Sam Dower: Gdybym grał, wygralibyśmy z Turowem!

Amerykański skrzydłowy MKS-u Dąbrowa Górnicza Sam Dower z niecierpliwością oczekuje swojego powrotu na koszykarskie parkiety. W chwili obecnej aż nosi go ze złości, że nie może pomóc swojej drużynie w walce o kolejne ligowe zwycięstwa.

Krzysztof Kaczmarczyk
Krzysztof Kaczmarczyk
Sam Dower WP SportoweFakty / Na zdjęciu: Sam Dower

Sam Dower ostatni mecz w TBL rozegrał 27 stycznia, kiedy to jego MKS Dąbrowa Górnicza pokonała na wyjeździe Trefl Sopot. Amerykański skrzydłowy od tego czasu wysłany został na przymusowy urlop z powodu kontuzji kolana.

Zawodnik przeszedł operację i teraz dochodzi do siebie. - Dwa tygodnie temu przeszedłem zabieg i teraz dochodzę do siebie. Czuję się bardzo dobrze i potrafię niemal w pełni zginać już nogę w kolanie - przekonuje Dower. - Za dwa tygodnie powinienem wrócić do treningów. Taką mam nadzieję, bo już mam dość oglądania meczów zza ławki.

Amerykanin odgrywał bardzo ważną rolę w MKS-ie. Nie tylko zdobywał pokaźne ilości punktów i pomagał w walce o zbiórkę, ale jego uniwersalność pomagała łatać dziury w składzie na różnych pozycjach.
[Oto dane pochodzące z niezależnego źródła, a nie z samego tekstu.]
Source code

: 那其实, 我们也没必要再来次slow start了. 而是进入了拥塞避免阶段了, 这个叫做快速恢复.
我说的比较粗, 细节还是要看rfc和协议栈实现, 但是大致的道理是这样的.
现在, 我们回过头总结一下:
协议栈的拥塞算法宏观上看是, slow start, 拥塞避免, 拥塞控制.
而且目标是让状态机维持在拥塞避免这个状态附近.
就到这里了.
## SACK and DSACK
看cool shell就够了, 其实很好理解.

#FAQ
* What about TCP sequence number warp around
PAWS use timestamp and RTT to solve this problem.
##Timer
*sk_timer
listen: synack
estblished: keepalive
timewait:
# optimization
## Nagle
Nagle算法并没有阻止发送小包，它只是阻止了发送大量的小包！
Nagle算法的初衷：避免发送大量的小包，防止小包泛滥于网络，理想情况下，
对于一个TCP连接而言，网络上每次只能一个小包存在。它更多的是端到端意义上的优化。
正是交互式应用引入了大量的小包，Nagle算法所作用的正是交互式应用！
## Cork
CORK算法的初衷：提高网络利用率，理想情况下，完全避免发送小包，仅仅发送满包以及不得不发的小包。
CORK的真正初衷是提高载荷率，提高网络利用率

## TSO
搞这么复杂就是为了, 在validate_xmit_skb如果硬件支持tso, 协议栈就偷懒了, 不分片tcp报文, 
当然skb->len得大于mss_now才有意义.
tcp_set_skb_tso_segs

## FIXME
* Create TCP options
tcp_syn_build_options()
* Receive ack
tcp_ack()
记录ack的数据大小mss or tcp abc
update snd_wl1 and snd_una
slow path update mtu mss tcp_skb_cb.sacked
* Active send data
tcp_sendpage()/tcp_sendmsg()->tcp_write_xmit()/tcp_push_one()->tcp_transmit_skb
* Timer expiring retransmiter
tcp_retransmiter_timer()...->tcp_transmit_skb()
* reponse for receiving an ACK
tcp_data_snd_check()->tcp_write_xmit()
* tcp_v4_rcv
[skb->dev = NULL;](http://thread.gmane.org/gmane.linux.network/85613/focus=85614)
- Nie jestem graczem podkoszowym tylko obwodowym, ale wiem co masz na myśli. Gram tam, gdzie potrzebuje tego drużyna i zawsze staram się dać z siebie maksa - dodaje zawodnik, który na swoim koncie w bieżącym sezonie notuje średnio 13,2 punktu i 6 zbiórek.

Dower nie ma wątpliwości, że z nim w składzie MKS pokonałby w niedzielę PGE Turów Zgorzelec. - Potrzebujemy zwycięstw i jestem pewny, że gdybym zagrał w tym meczu to odnieślibyśmy zwycięstwo! Chłopaki walczyli niesamowicie, ale mamy duże problemy kadrowe. Mam już dość siedzenia, chcę wrócić do gry i pomóc odnosić ważne wygrane! - kończy Dower.

Wydaje się, że zawodnik bardzo szybko wraca do zdrowia po zabiegu i zgodnie z przewidywaniami lekarzy wróci do treningów w przeciągu najbliższych dwóch tygodni.